When Carlos finally made it to Phoenix, Arizona, he decided to cross the country to get to New York, a common destination for unauthorized immigrants. He met up with some friends and left in a large van packed with 18 people headed for Dayton, Ohio. He planned to lay low there for a few months to work and save up money before continuing to New York. But they never made it to Dayton. As they were crossing through Indiana, a sheriff pulled the van over. “This was when I made a big mistake,” Carlos confessed, shaking his head with regret. “I was the only one who spoke English. Just me. I was trying to help my people because most of us in the van were from Guatemala, so I acted as the interpreter.” According to Carlos, when the sheriff made his report, he wrote that he believed Carlos was a smuggler buying food and gas for illegal immigrants. “That landed me in federal jail in Kentucky for a year,” said Carlos. “It’s hard to be in jail in Kentucky, man. Afterwards, I got deported again, and then I got this job.”

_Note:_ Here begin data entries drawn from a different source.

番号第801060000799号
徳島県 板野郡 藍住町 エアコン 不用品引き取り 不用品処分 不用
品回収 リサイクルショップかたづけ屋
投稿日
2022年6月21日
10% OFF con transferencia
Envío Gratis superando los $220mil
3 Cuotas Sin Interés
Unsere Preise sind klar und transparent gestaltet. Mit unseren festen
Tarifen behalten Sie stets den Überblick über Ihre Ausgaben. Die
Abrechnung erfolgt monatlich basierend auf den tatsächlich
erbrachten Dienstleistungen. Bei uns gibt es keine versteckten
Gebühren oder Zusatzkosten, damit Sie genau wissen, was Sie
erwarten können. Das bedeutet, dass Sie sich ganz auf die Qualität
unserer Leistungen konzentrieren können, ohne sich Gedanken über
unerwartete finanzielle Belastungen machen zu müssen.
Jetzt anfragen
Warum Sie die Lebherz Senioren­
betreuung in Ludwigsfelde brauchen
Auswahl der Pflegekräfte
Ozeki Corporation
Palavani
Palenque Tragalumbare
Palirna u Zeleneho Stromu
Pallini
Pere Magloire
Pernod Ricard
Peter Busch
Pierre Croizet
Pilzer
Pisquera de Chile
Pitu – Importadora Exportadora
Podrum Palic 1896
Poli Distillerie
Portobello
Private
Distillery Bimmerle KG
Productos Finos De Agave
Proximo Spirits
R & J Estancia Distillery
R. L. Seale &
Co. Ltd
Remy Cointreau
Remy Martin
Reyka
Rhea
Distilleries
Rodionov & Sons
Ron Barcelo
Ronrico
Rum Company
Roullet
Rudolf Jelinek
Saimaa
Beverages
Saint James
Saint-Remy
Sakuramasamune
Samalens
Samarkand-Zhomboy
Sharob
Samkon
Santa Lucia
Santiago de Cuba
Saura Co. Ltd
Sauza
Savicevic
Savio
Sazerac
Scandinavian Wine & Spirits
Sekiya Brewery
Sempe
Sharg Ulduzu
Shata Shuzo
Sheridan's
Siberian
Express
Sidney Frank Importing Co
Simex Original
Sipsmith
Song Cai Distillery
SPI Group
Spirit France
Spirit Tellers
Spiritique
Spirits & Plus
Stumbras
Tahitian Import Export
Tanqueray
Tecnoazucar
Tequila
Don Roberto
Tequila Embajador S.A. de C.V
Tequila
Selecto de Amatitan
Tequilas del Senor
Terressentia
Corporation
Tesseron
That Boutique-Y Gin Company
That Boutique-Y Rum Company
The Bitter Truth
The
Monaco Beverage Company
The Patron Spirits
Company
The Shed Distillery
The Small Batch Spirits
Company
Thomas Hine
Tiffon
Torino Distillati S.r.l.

While Carlos declined to share how much he made as a guide for the Acatenango hikes, he mentioned that it was not that much more than the daily 6.50 USD pay at his village job. Still, Carlos expressed his gratitude for the chance to be a guide. “I’m so grateful that God gave me this opportunity. When I left my family in Guatemala to go to the United States, I didn’t know if I would see them again. A lot of people died in the desert. Now, I tell people that if they have enough money to stay and live with their family, do it. Do not always try to go to another country. It can be dangerous. I have been in a lot of situations, and even though we are poor, I am so happy to be here.”
Summiting Acatenango with Carlos made me reflect on my clinical experiences back home. At a student-run free clinic in Galveston, Texas, I work with residents and physicians to provide care for uninsured and underinsured low-income patients in our community. Many are predominantly or solely Spanish-speaking. Some are unsheltered. And almost all are dependent on our clinic for primary care. I wonder how much of their stories I am missing because of the language and power barriers between us.
The journey that Carlos shared with me encourages me to consider what brings my patients into the health care system here in the United States. When pressured to deliver care at an ever faster pace, it is easy to skip over patient narratives. I believe it is essential for all health care professionals to take the time to learn patient stories. We must recognize that the people we care for are more than the 15-minute snapshot we see in primary care clinics.
The systems that exist in our country — whether health care, immigration or our economy — often shape human experience. Human stories are the critical context to understanding clinical signs or symptoms and seeing opportunities for patient advocacy on a larger scale.
Author’s note: Carlos gave me permission to share his story. I have changed his name and other identifying information to respect his privacy.